The SEC and the Big Ten are the big power brokers in college football right now, so involvement by one or both of these conferences is natural. But it will not go unnoticed that Tuberville coached football at SEC school Auburn University for a decade or that Manchin is friends with the perennial challenger for national and SEC championships, University of Alabama coach Nick Saban (a native of West Virginia). Without question, the duo will be presumed to place high value on the interests of the college-coaching profession, whose wildly escalating levels of pay in recent years helped touch off the NIL crisis to begin with.
Beyond that, there are specific questions about Tuberville’s motivations and skill at resolving the issue. His public comment on his legislative efforts was that he had “talked to all my [coaching] buddies. It’s a mess. It’s a free-for-all.” Commented one astute college-football blogger acidly:
You’ve got to admit a man who famously jumped ship from a school during a lunch with recruits ought to be an expert on free-for-alls. Yeah, this is going to end well.
This was a reference to Tuberville abruptly leaving the head-coaching job at Texas Tech to go to the University of Cincinnati for a big pay increase, literally stranding Texas Tech recruits mid-meal.

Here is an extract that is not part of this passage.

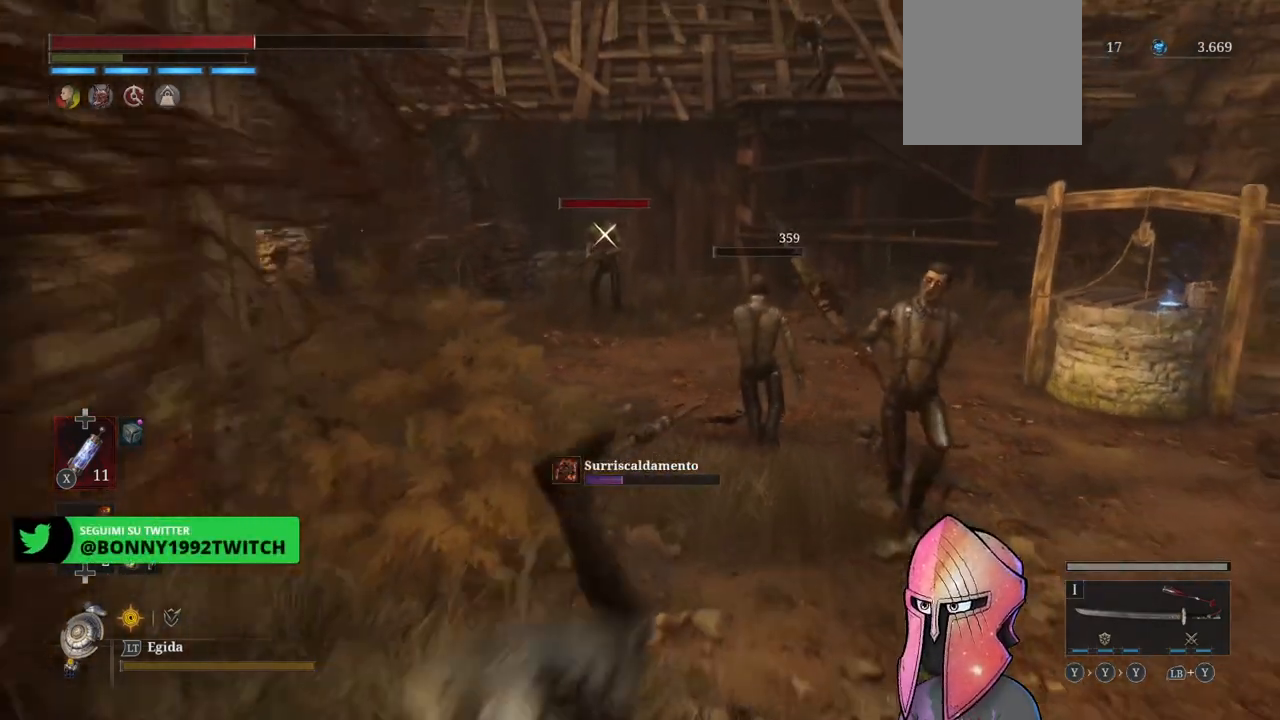
{"buttons": [], "left_stick": "down-right", "right_stick": "down", "events": [[367, "left_stick", "down-right"], [500, "right_stick", "down"]]}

Coach Tubs (as he is commonly known), whatever his prowess at designing plays and boosting his own income, is also not known to be the most skilled politician, as evidenced by his bumbling (yet successful) campaign for the Senate in 2020 and his conduct as a senator. Perhaps Manchin, sometimes called the “king of the Senate” for his self-positioning as the key swing vote in the evenly divided Senate, will do the heavy lifting on the NIL legislation. It would be better yet if they were joined by lawmakers known to be interested in the welfare of players and not just the coaches who have exploited them for so long.